When the programme was cancelled in 1994, “I felt like a freak,” Timberlake said. “I was angry, back in this small town, feeling like a door had closed.” Just when he’d persuaded his mother to take him to Los Angeles for pilot-season auditions, he received a call from a singer named Chris Kirkpatrick, asking him to join a new pop group. “Within eight months we had a record deal, then we were touring Europe and selling records,” Timberlake said of ’N Sync’s rise. He threw himself into the group, analysing performance footage like an athlete. But he was, to a large degree, flying blind: “I didn’t know how to process any of it,” he said.

After ’N Sync, Timberlake was hungry for a different script. “I wanted to do something real,” he said. For his 2002 solo debut, Justified (Jive), and its 2006 follow-up, FutureSex/LoveSounds, he collaborated with the visionary hip-hop producer Timbaland, among others, earning newfound musical credibility. On the No. 1 single SexyBack, “I didn’t sound the way I had before,” Timberlake said. “I wasn’t singing so much as talking in the key of the song. I ran my voice through a guitar amp.” His label thought the jagged, droning track risked being unrecognisable as a Justin Timberlake song, which is precisely why it appealed to him.

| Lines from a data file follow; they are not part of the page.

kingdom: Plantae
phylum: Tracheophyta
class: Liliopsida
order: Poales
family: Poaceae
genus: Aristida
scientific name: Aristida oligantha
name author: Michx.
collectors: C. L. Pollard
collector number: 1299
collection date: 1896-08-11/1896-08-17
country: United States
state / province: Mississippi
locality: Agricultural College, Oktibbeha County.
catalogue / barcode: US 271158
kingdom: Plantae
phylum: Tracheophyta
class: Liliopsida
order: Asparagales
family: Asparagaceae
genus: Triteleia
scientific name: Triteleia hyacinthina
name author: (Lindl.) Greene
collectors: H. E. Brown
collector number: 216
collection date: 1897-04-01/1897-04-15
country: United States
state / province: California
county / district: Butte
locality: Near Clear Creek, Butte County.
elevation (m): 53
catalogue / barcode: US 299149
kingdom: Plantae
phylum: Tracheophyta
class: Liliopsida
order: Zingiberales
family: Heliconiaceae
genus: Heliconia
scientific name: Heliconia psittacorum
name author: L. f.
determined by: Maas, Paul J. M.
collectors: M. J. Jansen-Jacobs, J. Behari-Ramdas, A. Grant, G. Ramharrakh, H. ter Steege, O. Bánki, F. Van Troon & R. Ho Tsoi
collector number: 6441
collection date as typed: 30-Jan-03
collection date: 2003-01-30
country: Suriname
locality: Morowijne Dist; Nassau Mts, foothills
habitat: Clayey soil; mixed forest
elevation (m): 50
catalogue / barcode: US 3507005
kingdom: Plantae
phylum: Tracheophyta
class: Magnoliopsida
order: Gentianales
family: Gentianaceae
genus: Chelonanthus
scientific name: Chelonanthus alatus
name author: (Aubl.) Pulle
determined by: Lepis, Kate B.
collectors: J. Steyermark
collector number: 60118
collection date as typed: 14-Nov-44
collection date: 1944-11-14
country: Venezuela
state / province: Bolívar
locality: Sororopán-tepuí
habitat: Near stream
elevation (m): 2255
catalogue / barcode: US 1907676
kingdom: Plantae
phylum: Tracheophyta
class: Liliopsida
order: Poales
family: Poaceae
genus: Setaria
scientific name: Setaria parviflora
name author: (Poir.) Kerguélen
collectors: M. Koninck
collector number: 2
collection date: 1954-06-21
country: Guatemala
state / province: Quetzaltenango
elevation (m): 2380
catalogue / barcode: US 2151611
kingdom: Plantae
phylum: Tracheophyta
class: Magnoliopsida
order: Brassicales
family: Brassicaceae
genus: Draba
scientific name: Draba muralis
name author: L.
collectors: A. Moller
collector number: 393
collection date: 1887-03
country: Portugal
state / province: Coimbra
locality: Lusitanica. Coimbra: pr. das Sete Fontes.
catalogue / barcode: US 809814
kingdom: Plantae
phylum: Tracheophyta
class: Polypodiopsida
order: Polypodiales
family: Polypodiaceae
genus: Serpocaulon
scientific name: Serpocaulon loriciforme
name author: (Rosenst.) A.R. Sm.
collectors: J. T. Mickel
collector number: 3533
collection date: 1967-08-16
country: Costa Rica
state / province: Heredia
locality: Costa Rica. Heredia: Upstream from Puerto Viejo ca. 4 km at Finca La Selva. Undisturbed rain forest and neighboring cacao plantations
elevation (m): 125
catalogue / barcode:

Physical ease is one of Timberlake’s clearest assets as an actor, honed over all those years he spent dancing onstage. Fincher pointed to a wordless montage in The Social Network in which Sean holds court at a Japanese restaurant: “There’s no dialogue, but you can see it in his eyebrows, in his hands. He’s this impish leprechaun who’s taken over the night.”

In Friends With Benefits, a romantic comedy about two pals who try to incorporate sex into their friendship, Timberlake has his biggest role yet, playing a hotshot art director with intimacy issues.

Movies are Timberlake’s priority these days, but he also owns, wholly or in part, restaurants, a fashion line called William Rast, a record label, and even a golf course. Discussing his involvement with Specific Media, the company that just bought MySpace, he said he’d put his own money into the purchase (declining to reveal how much) and explained his role, roughly, as that of a “connector” and brainstormer. “I’m not a capitalist,” he declared. “I just love ideas, getting chances to create.”